Widdershin / rx-undoable

Easily add undo and redo to your RxJS or Cycle.js apps
MIT License
22 stars 0 forks source link

Set the size of the undo history #7

Open afhole opened 7 years ago

afhole commented 7 years ago

Is there any way to set the size of the history 'window'? i.e. only store the last n copies? Also is there any way to skip a number (or just the first) state in the history? I'm trying to work out how I can avoid undo returning to the seed state, so it can never go back past the first updated value.

Widdershin commented 7 years ago

Is there any way to set the size of the history 'window'? i.e. only store the last n copies?

Not currently, but this would be very doable. I'll have a play.

is there any way to skip a number (or just the first) state in the history? I'm trying to work out how I can avoid undo returning to the seed state, so it can never go back past the first updated value.

Just curious, why is this useful?
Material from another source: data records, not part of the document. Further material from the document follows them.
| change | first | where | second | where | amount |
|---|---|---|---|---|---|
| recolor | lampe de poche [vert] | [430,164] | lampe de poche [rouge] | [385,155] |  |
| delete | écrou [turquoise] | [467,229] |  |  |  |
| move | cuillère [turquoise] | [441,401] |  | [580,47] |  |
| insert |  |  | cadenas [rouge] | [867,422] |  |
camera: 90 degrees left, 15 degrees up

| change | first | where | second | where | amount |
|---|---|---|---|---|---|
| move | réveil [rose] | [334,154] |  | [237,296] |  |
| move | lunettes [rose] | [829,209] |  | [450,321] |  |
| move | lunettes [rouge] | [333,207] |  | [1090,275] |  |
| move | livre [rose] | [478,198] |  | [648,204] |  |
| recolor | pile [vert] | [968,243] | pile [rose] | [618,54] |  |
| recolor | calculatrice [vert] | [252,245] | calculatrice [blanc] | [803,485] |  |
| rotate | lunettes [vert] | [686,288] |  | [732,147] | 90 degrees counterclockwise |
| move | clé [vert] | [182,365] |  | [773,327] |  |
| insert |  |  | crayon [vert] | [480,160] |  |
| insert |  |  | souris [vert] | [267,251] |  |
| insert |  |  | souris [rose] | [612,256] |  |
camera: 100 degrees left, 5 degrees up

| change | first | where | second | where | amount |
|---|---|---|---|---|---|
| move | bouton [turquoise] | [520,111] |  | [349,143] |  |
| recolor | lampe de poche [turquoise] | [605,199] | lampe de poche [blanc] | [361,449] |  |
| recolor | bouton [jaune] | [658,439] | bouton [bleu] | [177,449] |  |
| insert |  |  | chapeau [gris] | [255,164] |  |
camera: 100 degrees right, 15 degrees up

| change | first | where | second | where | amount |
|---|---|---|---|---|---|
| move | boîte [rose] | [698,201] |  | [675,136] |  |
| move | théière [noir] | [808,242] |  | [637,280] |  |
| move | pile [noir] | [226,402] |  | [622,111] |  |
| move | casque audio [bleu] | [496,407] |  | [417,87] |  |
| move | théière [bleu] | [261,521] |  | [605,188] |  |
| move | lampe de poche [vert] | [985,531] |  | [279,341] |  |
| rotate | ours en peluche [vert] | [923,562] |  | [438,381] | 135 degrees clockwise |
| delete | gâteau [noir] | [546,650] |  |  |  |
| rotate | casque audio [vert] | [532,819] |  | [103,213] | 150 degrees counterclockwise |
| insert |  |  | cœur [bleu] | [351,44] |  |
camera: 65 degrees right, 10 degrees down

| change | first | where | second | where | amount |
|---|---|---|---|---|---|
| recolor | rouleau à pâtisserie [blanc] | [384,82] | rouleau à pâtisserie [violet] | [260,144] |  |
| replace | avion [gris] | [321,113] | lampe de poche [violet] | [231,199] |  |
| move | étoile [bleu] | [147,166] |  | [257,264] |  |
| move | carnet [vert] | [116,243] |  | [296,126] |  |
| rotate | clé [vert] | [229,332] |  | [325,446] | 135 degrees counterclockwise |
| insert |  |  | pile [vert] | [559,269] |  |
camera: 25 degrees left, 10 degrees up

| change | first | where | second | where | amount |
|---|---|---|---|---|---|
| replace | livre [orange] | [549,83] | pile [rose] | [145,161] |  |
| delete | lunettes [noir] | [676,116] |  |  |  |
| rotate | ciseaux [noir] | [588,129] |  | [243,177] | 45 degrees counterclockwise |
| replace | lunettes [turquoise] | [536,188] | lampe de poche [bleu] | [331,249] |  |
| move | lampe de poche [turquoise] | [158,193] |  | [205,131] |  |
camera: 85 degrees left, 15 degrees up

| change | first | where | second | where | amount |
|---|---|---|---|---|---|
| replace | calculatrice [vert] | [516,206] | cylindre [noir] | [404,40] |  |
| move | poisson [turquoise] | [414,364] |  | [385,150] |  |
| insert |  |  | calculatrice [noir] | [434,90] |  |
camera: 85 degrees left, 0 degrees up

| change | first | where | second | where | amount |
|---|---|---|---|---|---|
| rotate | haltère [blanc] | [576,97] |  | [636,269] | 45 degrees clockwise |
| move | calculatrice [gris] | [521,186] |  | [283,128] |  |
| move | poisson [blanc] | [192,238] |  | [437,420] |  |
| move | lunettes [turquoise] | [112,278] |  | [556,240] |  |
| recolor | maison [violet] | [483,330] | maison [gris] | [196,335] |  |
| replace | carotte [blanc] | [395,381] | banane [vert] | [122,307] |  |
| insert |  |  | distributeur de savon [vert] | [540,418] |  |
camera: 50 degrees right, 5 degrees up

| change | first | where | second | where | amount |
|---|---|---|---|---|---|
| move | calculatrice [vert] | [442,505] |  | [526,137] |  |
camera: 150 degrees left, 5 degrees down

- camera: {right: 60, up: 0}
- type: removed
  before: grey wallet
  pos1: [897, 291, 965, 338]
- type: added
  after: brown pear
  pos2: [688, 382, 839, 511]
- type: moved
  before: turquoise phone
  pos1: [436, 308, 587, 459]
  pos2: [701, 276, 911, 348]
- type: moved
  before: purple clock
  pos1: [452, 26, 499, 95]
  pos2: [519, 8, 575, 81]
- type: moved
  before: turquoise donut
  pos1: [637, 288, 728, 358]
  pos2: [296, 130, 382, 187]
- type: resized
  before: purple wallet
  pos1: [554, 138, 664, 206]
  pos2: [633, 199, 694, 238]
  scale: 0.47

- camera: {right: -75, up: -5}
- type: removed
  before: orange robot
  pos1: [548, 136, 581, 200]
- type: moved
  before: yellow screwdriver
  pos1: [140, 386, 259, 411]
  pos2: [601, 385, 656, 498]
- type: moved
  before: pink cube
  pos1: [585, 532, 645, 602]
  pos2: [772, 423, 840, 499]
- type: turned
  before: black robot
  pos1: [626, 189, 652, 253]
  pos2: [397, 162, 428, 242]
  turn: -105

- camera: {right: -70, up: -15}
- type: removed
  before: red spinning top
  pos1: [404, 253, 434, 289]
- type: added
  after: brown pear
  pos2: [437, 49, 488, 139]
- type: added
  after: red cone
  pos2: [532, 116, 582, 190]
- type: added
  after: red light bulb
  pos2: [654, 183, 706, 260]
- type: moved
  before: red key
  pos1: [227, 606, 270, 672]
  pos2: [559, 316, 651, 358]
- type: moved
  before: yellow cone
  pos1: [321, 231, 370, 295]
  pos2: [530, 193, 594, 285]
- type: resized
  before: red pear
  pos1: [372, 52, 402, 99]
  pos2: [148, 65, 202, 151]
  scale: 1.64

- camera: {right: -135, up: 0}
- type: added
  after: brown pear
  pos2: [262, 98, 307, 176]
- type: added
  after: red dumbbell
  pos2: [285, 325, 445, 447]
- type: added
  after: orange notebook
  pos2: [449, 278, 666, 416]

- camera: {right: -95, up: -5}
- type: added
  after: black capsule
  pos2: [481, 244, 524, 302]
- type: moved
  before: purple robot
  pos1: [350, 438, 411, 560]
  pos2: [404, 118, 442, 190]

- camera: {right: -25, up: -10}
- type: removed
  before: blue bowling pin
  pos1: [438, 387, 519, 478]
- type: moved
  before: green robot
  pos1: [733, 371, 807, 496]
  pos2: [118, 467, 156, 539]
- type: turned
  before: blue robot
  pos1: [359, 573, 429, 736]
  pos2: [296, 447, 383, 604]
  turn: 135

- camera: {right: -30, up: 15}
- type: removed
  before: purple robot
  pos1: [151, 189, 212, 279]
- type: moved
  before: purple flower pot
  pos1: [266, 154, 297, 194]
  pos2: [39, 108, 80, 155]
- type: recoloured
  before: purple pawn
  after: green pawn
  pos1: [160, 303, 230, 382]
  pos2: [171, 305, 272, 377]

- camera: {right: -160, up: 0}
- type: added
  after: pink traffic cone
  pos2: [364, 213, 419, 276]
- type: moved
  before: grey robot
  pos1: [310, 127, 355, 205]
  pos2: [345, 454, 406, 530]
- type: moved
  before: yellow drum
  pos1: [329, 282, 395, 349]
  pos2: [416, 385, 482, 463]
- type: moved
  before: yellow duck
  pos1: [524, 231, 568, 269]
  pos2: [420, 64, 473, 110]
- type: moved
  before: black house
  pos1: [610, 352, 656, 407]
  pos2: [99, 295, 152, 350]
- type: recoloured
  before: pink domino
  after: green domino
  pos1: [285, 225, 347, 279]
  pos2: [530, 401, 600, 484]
If you could give me an example of where you might apply this it's easier for me to consider.

Widdershin commented 7 years ago

I've just released v0.4.0 with the ability to pass an options object with {historySize: 100} or similar.

Could you give it a go and let me know if it meets your use case?

Widdershin commented 7 years ago

Usage is like:

undoableScan(
  numbers$,
  (total, change) => total + change,
  0,
  undo$,
  redo$,
  {historySize: 50}
);
afhole commented 7 years ago

That's awesome! Thank you - I will try it out as soon as I can.

Regarding my other note (sorry, maybe it should have been a separate ticket) the general idea is this: I would like to have a way of signalling to the scan that an update should overwrite the present state instead of creating a new one and adding the old one to the history. This way it would become easy to do certain things like: Have undo 'milestones' so you could for example batch a load of updates, and an undo would revert that entire batch of updates. If the initial seed value is something that you wouldn't want to revert to, you could mark the second update as a 'milestone' so it would overwrite the seed value in the history, and that way you could only undo to that safe 'milestone' copy of the state.

An example for us is having the seed value as an empty object (actually an Immutable.js Record) which is then replaced with a full document object loaded from an API - with this idea it would then not be possible to undo and revert to the seed state before the document was loaded.

I hope that make sense! Whether it is beyond the scope of a simple undoable scan is another question. I'm not sure how I would go about implementing it - initial ideas are to either have each new value coming into the scan be a tuple of value + a constant denoting whether or not it should overwrite the present or whether it should add a new state to the past history; or possibly have that constant as part of the accumulator (but then that blurs the responsibilities between the scan and the update operation).

Hopefully that is a decent explanation of my reasoning - I'd be very interested to hear your thoughts. And thanks again for adding historySize - it's neat having a config object for that to keep the arity sane.